-- DATA EXTRACT follows --
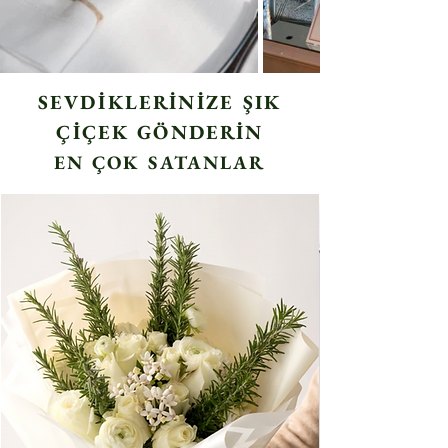
SEVDİKLERİNİZE ŞIK
ÇİÇEK GÖNDERİN
EN ÇOK SATANLAR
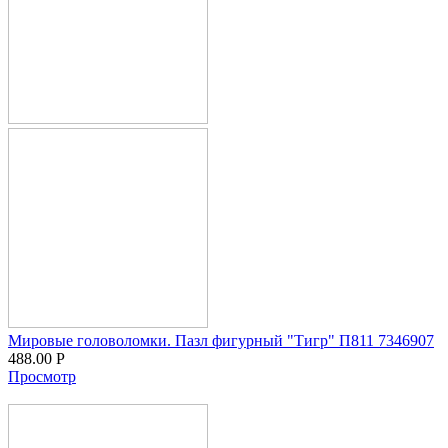
Мировые головоломки. Пазл фигурный "Тигр" П811 7346907
488.00
Р
Просмотр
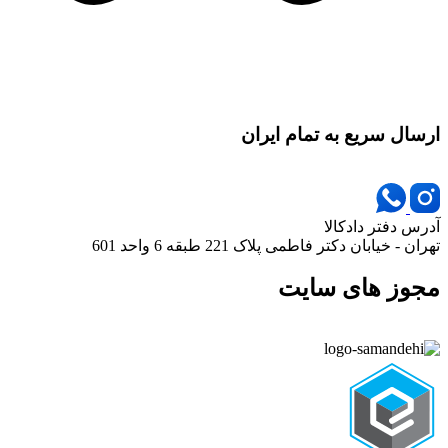
ارسال سریع به تمام ایران
آدرس دفتر دادکالا
تهران - خیابان دکتر فاطمی پلاک 221 طبقه 6 واحد 601
مجوز های سایت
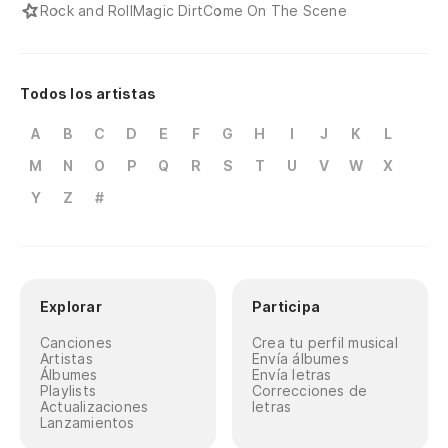
Rock and Roll
Magic Dirt
Come On The Scene
Todos los artistas
A
B
C
D
E
F
G
H
I
J
K
L
M
N
O
P
Q
R
S
T
U
V
W
X
Y
Z
#
Explorar
Participa
Canciones
Crea tu perfil musical
Artistas
Envía álbumes
Álbumes
Envía letras
Playlists
Correcciones de
Actualizaciones
letras
Lanzamientos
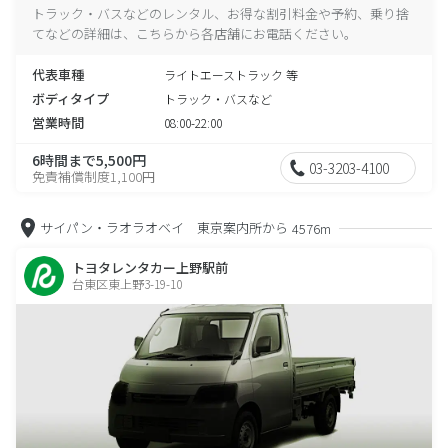
トラック・バスなどのレンタル、お得な割引料金や予約、乗り捨
てなどの詳細は、こちらから各店舗にお電話ください。
代表車種
ライトエーストラック 等
ボディタイプ
トラック・バスなど
営業時間
08:00-22:00
6時間まで5,500円
03-3203-4100
免責補償制度1,100円
サイパン・ラオラオベイ 東京案内所から
4576m
トヨタレンタカー上野駅前
台東区東上野3-19-10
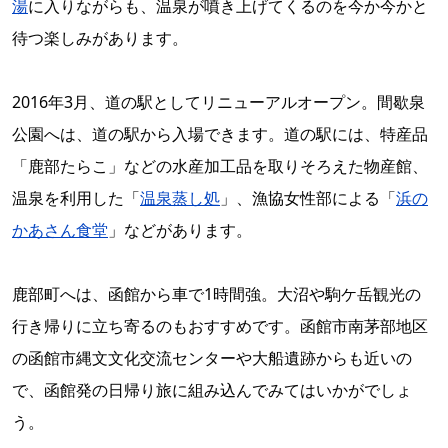
湯
に入りながらも、温泉が噴き上げてくるのを今か今かと
待つ楽しみがあります。
2016年3月、道の駅としてリニューアルオープン。間歇泉
公園へは、道の駅から入場できます。道の駅には、特産品
「鹿部たらこ」などの水産加工品を取りそろえた物産館、
温泉を利用した「
温泉蒸し処
」、漁協女性部による「
浜の
かあさん食堂
」などがあります。
鹿部町へは、函館から車で1時間強。大沼や駒ケ岳観光の
行き帰りに立ち寄るのもおすすめです。函館市南茅部地区
の函館市縄文文化交流センターや大船遺跡からも近いの
で、函館発の日帰り旅に組み込んでみてはいかがでしょ
う。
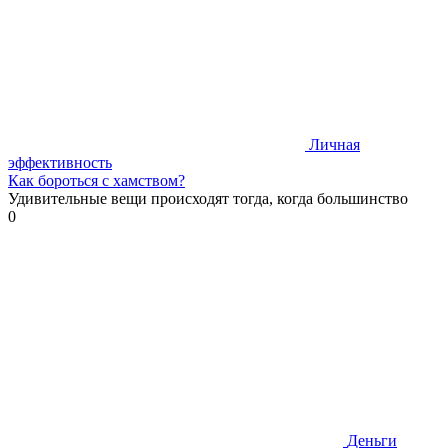
Личная
эффективность
Как бороться с хамством?
Удивительные вещи происходят тогда, когда большинство
0
Деньги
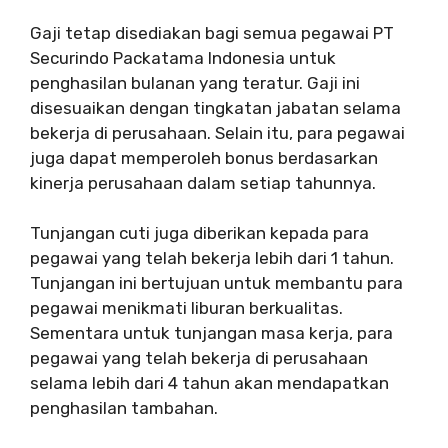
Gaji tetap disediakan bagi semua pegawai PT
Securindo Packatama Indonesia untuk
penghasilan bulanan yang teratur. Gaji ini
disesuaikan dengan tingkatan jabatan selama
bekerja di perusahaan. Selain itu, para pegawai
juga dapat memperoleh bonus berdasarkan
kinerja perusahaan dalam setiap tahunnya.
Tunjangan cuti juga diberikan kepada para
pegawai yang telah bekerja lebih dari 1 tahun.
Tunjangan ini bertujuan untuk membantu para
pegawai menikmati liburan berkualitas.
Sementara untuk tunjangan masa kerja, para
pegawai yang telah bekerja di perusahaan
selama lebih dari 4 tahun akan mendapatkan
penghasilan tambahan.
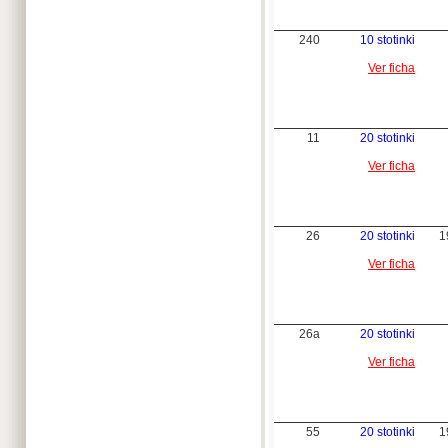
240
10 stotinki
Ver ficha
11
20 stotinki
Ver ficha
26
20 stotinki
1
Ver ficha
26a
20 stotinki
Ver ficha
55
20 stotinki
1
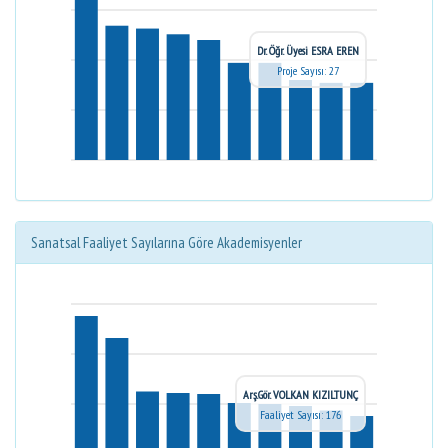
Dr. Öğr. Üyesi ESRA EREN
Proje Sayısı: 27
Sanatsal Faaliyet Sayılarına Göre Akademisyenler
Arş.Gör. VOLKAN KIZILTUNÇ
Faaliyet Sayısı: 176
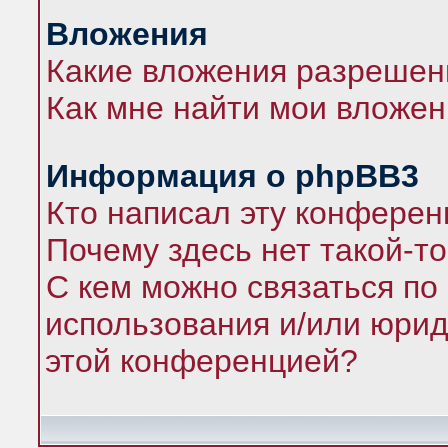
Вложения
Какие вложения разрешен
Как мне найти мои вложе
Информация о phpBB3
Кто написал эту конфере
Почему здесь нет такой-т
С кем можно связаться по
использования и/или юрид
этой конференцией?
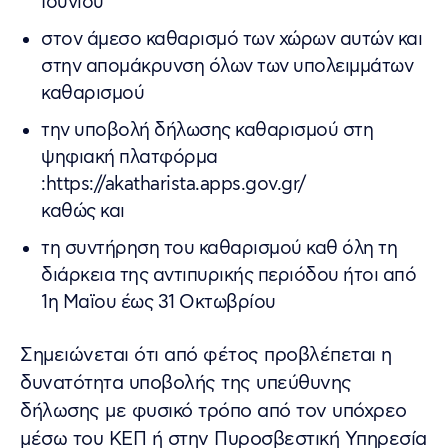
Ιουνίου
στον άμεσο καθαρισμό των χώρων αυτών και
στην απομάκρυνση όλων των υπολειμμάτων
καθαρισμού
την υποβολή δήλωσης καθαρισμού στη
ψηφιακή πλατφόρμα
:https://akatharista.apps.gov.gr/
καθώς και
τη συντήρηση του καθαρισμού καθ όλη τη
διάρκεια της αντιπυρικής περιόδου ήτοι από
1η Μαϊου έως 31 Οκτωβρίου
Σημειώνεται ότι από φέτος προβλέπεται η
δυνατότητα υποβολής της υπεύθυνης
δήλωσης με φυσικό τρόπο από τον υπόχρεο
μέσω του ΚΕΠ ή στην Πυροσβεστική Υπηρεσία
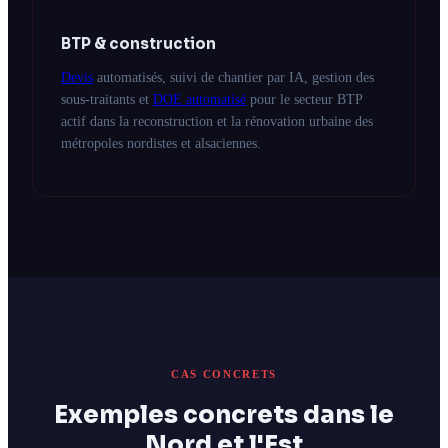
BTP & construction
Devis
automatisés, suivi de chantier par IA, gestion des
sous-traitants et
DOE automatisé
pour le secteur BTP
actif dans la reconstruction et la rénovation urbaine des
métropoles nordistes et alsaciennes.
CAS CONCRETS
Exemples concrets dans le
Nord et l'Est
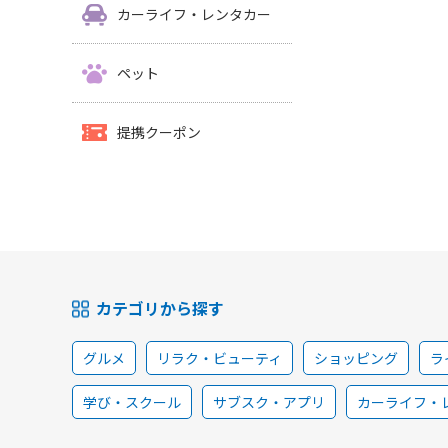
カーライフ・レンタカー
ペット
提携クーポン
カテゴリから探す
グルメ
リラク・ビューティ
ショッピング
ラ
学び・スクール
サブスク・アプリ
カーライフ・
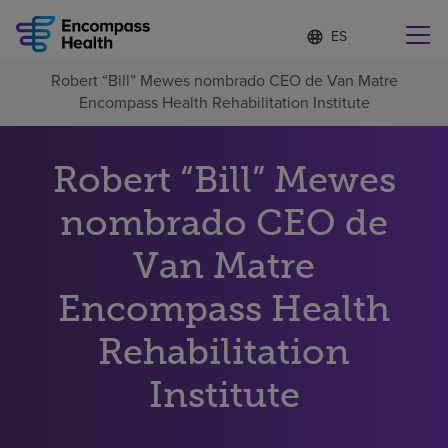
Lista
I
d
de
i
idiomas
Robert “Bill” Mewes nombrado CEO de Van Matre
o
Encuentre una localidad cerca de usted
contraída
Encompass Health Rehabilitation Institute
m
a
s
e
Robert “Bill” Mewes
l
Por qué debe elegirnos
e
nombrado CEO de
c
c
Servicios de rehabilitación
Van Matre
i
o
n
Encompass Health
Pacientes y cuidadores
a
d
Rehabilitation
o
Recursos de salud
Institute
Acerca de nosotros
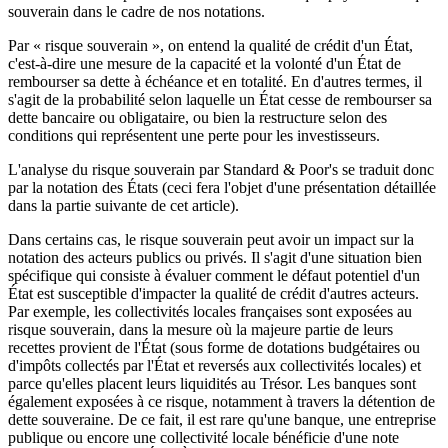
souverain dans le cadre de nos notations.
Par « risque souverain », on entend la qualité de crédit d'un État,
c'est-à-dire une mesure de la capacité et la volonté d'un État de
rembourser sa dette à échéance et en totalité. En d'autres termes, il
s'agit de la probabilité selon laquelle un État cesse de rembourser sa
dette bancaire ou obligataire, ou bien la restructure selon des
conditions qui représentent une perte pour les investisseurs.
L'analyse du risque souverain par Standard & Poor's se traduit donc
par la notation des États (ceci fera l'objet d'une présentation détaillée
dans la partie suivante de cet article).
Dans certains cas, le risque souverain peut avoir un impact sur la
notation des acteurs publics ou privés. Il s'agit d'une situation bien
spécifique qui consiste à évaluer comment le défaut potentiel d'un
État est susceptible d'impacter la qualité de crédit d'autres acteurs.
Par exemple, les collectivités locales françaises sont exposées au
risque souverain, dans la mesure où la majeure partie de leurs
recettes provient de l'État (sous forme de dotations budgétaires ou
d'impôts collectés par l'État et reversés aux collectivités locales) et
parce qu'elles placent leurs liquidités au Trésor. Les banques sont
également exposées à ce risque, notamment à travers la détention de
dette souveraine. De ce fait, il est rare qu'une banque, une entreprise
publique ou encore une collectivité locale bénéficie d'une note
-- DATA EXTRACT concluded --
INSTRUCTION: Report back every line of the entries in which "qualité" occurs.

TASK SOLUTION:
Par « risque souverain », on entend la qualité de crédit d'un État,
État est susceptible d'impacter la qualité de crédit d'autres acteurs.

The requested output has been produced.